Along with many others, I noted yesterday that the Supreme Court expressly left open the question whether the individual right to keep and bear arms in the Second Amendment should be incorporated into the Fourteenth Amendment to apply against the states. Here is the relevant passage reserving the issue:
With respect to [the nineteenth-century case of U.S. v.] Cruikshank’s continuing validity on incorporation, a question not presented by this case, we note that Cruikshank also said that the First Amendment did not apply against the States and did not engage in the sort of Fourteenth Amendment inquiry required by our later cases. Our later decisions in Presser v. Illinois (1886) and Miller v. Texas (1894) reaffirmed that the Second Amendment applies only to the Federal Government.
Op. at 48 n. 23.
The footnote is a whipsaw; it reads like one person originally wrote the first line and, seeing it, another came along and insisted on adding the second. The first sentence suggests that just as Cruikshank was wrong (and under-theorized) on First Amendment incorporation it was also wrong (and under-theorized) on Second Amendment incorporation. But the second sentence notes two post-Cruikshank opinions confirming that the Second Amendment limits only federal power. There’s been some speculation that Justice Scalia may not have had five votes for a more unequivocal pro-incorporation statement. The generally more cautious, incrementalist, and minimalist tendencies of Chief Justice Roberts may have prevailed here, as did minimalism on other important questions the Court avoided (noted in a post yesterday by Orin).

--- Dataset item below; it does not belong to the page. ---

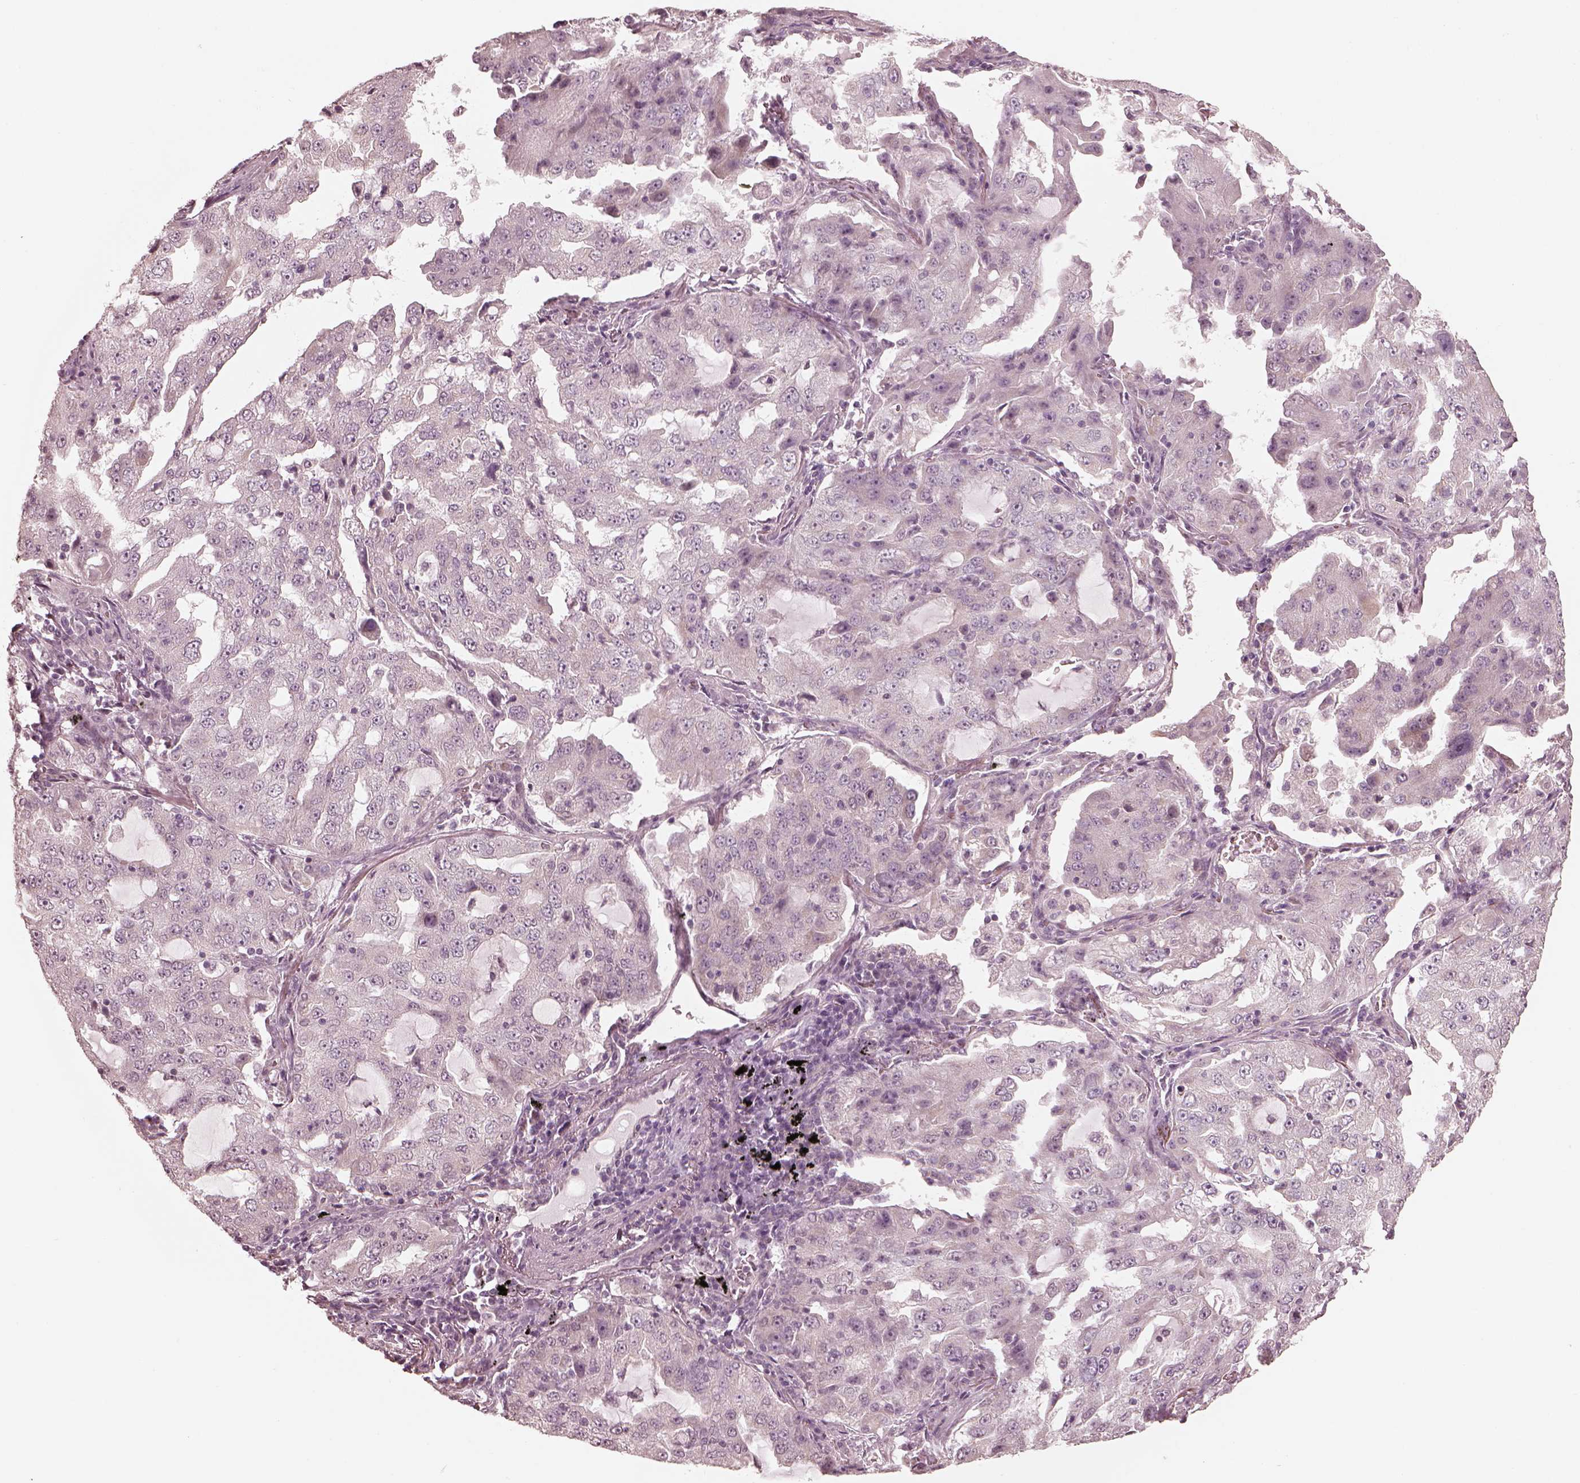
{"staining": {"intensity": "negative", "quantity": "none", "location": "none"}, "tissue": "lung cancer", "cell_type": "Tumor cells", "image_type": "cancer", "snomed": [{"axis": "morphology", "description": "Adenocarcinoma, NOS"}, {"axis": "topography", "description": "Lung"}], "caption": "Immunohistochemistry photomicrograph of human adenocarcinoma (lung) stained for a protein (brown), which displays no positivity in tumor cells.", "gene": "IQCB1", "patient": {"sex": "female", "age": 61}}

Nevertheless, on re-reading the decision, I noticed a passage that seems relevant to future litigation on the incorporation question. In the middle of his review of post-Civil War enactments, Justice Scalia highlights the importance to the newly freed slaves of the right to keep and bear arms in the home. He also reviews how federal authorities took steps to prevent vengeful and racist southern legislators from infringing this right. Mike O’Shea at Concurring Opinions also points to this discussion as significant on the incorporation issue. It is, as he notes, exactly the kind of evidence that scholars have relied upon to support incorporation.
Especially significant are these sentences from Heller discussing congressional understanding of the Civil Rights Act of 1871 and the Fourteenth Amendment:
Similar discussion attended the passage of the Civil
Rights Act of 1871 and the Fourteenth Amendment. For
example, Representative Butler said of the Act: “Section
eight is intended to enforce the well-known constitutional
provision guaranteeing the right of the citizen to ‘keep and
bear arms,’ and provides that whoever shall take away, by
force or violence, or by threats and intimidation, the arms
and weapons which any person may have for his defense,
shall be deemed guilty of larceny of the same.” H. R. Rep.
No. 37, 41st Cong., 3d Sess., pp. 7–8 (1871). With respect
to the proposed Amendment, Senator Pomeroy described
as one of the three “indispensable” “safeguards of liberty
. . . under the Constitution” a man’s “right to bear arms for
the defense of himself and family and his homestead.” Cong. Globe, 39th Cong., 1st Sess., 1182 (1866). Representative
Nye thought the Fourteenth Amendment unnecessary
because “[a]s citizens of the United States [blacks]
have equal right to protection, and to keep and bear arms
for self-defense.” Id., at 1073 (1866). It was plainly the understanding in the post-Civil War Congress that the Second Amendment protected an individual
right to use arms for self-defense.
Op. at 43-44.
Interestingly, the quote from Rep. Nye supports incorporation through the Citizenship Clause, rather than through due process, though Nye himself believed blacks already enjoyed the right in common with all citizens. The right to keep and bear arms for self-defense could be considered an implicit and indispensable aspect of “citizenship” protected by the first sentence of the Amendment. Others might argue that the right is a privilege or immunity protected against state intrusion.
Add to all of this the fact that the Court repeatedly compares the incorporated First Amendment to the unincorporated Second Amendment as a guarantee of important individual rights. A court that believes the Second Amendment is comparable to the hallowed First Amendment is unlikely to leave protection of the right to the mercy of legislative majorities in states and cities.
Whichever specific route the lower courts now choose — the Citizenship Clause, the Privileges and Immunities Clause, the Due Process Clause — it seems the Supreme Court is providing a road map and is strongly suggesting that the ultimate destination is incorporation.